Page extract>
== Segment start ==

26 Sep I’m Drained
I came to MTSU with the thought that I would finally have all the time in the world to do my homework and get good grades while also having time for friends and church. I’ve quickly found out that I only seem to have time for homework. Any time I try to go do something for myself, or even just go grocery shopping, my heart rate goes up and I start to get really nervous and feel sick to my stomach because all I can think of is, “I’m losing time and I’m not going to finish my work in time for class.”
I’ve made such amazing friends and I want to spend time with them because I hate being alone, but I always get extremely anxious about it. I just constantly feel like I’m behind even when I’m not. I don’t know what to do to cope either. All of the things I used to do that would help relieve my stress and anxiety suddenly don’t help. I was at church the other night, having a great time, when all of the sudden, I just got this sinking feeling and my chest began to hurt because all I could think of was the work I still had to do. I understand that you have to make sacrifices in college, but in all honesty, if I directed all of my attention to school work, I would never get out. I probably wouldn’t have made the friends I’ve made. I feel like it’s a constant fight between do I want to make good grades or do I want to have human interaction? Even if I tried to space it out, my brain couldn’t take the fact that I know I have work that’s due that isn’t done.

== Segment end ==

[Records from a data source]
== Segment start ==

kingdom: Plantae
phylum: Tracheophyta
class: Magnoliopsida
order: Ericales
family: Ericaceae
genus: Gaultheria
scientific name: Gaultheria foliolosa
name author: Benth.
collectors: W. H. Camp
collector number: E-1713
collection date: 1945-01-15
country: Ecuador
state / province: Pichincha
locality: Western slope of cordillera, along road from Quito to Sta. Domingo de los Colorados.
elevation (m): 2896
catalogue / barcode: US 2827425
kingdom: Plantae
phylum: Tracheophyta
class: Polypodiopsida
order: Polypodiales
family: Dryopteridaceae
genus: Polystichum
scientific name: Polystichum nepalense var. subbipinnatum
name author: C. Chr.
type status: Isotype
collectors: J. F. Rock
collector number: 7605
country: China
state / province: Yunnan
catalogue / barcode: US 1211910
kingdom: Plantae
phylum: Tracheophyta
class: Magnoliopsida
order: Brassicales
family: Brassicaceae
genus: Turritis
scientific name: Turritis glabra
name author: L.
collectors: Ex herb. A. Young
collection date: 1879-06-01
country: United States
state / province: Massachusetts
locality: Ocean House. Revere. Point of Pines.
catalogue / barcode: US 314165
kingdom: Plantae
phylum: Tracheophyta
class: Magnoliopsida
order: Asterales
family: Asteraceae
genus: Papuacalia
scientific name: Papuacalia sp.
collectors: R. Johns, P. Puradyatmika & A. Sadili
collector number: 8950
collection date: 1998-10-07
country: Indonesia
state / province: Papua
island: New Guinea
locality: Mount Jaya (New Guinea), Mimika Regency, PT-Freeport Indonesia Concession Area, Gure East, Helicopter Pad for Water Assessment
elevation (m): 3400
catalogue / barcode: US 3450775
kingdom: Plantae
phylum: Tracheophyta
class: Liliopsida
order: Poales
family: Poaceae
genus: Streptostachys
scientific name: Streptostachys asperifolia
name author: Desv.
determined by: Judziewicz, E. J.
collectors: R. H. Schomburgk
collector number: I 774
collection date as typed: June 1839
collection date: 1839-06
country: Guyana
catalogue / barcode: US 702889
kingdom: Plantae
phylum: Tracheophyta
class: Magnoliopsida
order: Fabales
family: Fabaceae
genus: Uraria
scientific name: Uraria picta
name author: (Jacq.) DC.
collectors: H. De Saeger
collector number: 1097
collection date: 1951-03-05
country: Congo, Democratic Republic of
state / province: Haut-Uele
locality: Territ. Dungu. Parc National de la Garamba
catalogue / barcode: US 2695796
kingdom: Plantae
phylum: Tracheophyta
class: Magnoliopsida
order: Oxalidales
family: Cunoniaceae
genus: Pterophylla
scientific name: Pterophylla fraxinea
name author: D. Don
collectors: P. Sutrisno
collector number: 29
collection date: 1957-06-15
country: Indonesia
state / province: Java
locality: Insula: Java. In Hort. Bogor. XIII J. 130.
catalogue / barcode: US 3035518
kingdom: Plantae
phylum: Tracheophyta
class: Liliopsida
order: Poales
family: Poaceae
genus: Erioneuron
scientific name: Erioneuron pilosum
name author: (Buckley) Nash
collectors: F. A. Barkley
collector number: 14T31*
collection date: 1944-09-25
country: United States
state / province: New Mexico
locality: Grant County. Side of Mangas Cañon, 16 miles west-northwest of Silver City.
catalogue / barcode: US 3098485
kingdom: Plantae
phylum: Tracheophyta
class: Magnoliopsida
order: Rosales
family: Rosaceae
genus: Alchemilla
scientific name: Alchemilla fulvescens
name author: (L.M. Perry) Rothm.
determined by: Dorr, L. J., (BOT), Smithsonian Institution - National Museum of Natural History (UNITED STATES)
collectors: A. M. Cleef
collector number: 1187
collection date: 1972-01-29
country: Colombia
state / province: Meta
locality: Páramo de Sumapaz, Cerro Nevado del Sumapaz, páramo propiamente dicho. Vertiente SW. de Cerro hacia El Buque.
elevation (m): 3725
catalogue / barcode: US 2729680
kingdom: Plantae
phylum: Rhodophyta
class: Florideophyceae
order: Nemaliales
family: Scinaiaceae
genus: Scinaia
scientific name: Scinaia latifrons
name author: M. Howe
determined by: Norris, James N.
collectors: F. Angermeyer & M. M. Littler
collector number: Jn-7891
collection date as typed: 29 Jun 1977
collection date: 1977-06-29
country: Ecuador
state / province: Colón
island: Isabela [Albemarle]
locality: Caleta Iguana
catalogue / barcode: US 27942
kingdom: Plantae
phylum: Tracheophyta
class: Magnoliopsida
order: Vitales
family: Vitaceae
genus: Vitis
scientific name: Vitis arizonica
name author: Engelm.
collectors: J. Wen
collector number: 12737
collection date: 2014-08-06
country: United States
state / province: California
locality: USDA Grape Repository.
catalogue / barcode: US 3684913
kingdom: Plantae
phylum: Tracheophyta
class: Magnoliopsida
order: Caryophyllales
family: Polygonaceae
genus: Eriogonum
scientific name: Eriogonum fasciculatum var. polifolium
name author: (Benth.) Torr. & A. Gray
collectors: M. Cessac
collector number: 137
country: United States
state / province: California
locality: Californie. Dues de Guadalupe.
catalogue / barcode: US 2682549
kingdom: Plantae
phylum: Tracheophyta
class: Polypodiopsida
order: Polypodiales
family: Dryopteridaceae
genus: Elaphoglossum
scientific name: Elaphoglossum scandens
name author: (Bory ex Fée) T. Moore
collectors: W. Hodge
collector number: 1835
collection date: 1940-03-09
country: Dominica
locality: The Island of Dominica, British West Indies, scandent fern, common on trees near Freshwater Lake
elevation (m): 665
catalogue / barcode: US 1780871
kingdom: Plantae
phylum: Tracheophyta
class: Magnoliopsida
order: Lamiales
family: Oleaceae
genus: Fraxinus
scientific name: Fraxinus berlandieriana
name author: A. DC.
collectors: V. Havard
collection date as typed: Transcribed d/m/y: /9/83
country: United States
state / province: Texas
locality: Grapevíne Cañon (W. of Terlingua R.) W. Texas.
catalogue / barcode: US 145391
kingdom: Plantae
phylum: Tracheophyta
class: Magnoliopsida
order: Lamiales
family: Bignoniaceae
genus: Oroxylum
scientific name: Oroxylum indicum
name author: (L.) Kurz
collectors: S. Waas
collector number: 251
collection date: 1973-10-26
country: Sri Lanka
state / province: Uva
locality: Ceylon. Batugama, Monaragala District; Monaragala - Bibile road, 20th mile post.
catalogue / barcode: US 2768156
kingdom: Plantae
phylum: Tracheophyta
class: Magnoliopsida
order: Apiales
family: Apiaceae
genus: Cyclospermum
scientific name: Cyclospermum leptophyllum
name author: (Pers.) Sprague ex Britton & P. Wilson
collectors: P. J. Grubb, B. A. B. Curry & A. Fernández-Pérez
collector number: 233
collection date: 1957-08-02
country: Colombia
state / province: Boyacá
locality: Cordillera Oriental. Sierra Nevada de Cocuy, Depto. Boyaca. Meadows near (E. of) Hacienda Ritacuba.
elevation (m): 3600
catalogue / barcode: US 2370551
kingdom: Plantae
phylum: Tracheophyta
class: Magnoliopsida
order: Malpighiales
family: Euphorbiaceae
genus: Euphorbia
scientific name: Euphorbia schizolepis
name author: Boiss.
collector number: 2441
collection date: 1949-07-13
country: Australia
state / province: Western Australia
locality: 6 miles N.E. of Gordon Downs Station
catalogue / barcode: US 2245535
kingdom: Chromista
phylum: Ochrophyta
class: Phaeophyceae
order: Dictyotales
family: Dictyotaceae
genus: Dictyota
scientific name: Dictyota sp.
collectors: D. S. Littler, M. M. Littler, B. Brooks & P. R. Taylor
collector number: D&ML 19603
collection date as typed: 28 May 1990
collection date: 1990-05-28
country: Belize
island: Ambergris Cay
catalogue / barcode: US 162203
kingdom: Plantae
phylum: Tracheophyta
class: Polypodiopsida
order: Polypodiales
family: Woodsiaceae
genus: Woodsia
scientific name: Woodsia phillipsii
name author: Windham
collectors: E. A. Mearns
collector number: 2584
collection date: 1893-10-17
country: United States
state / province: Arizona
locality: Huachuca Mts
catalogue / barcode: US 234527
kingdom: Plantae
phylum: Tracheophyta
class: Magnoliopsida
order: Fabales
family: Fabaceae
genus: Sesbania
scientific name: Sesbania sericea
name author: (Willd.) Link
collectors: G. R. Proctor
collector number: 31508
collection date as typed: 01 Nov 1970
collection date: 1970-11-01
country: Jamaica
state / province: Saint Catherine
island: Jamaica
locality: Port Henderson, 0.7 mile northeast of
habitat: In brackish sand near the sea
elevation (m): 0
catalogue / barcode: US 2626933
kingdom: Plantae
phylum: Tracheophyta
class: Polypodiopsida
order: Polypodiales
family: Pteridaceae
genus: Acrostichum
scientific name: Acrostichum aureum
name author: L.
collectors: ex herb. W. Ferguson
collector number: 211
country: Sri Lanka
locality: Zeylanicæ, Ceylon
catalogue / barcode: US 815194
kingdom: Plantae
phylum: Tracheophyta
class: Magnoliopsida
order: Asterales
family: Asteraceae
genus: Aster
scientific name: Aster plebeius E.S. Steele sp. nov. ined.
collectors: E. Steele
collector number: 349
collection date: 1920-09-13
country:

== Segment end ==

Problem statement>
Summarize the blog post in two sentences.

Problem solution>
The writer came to MTSU expecting time for homework, friends, and church, but has found time only for homework and feels nervous and sick whenever doing anything else out of fear of not finishing work in time for class. Although the writer has made friends and hates being alone, spending time with them brings anxiety, former ways of relieving stress no longer help, and it feels like a constant fight between making good grades and having human interaction.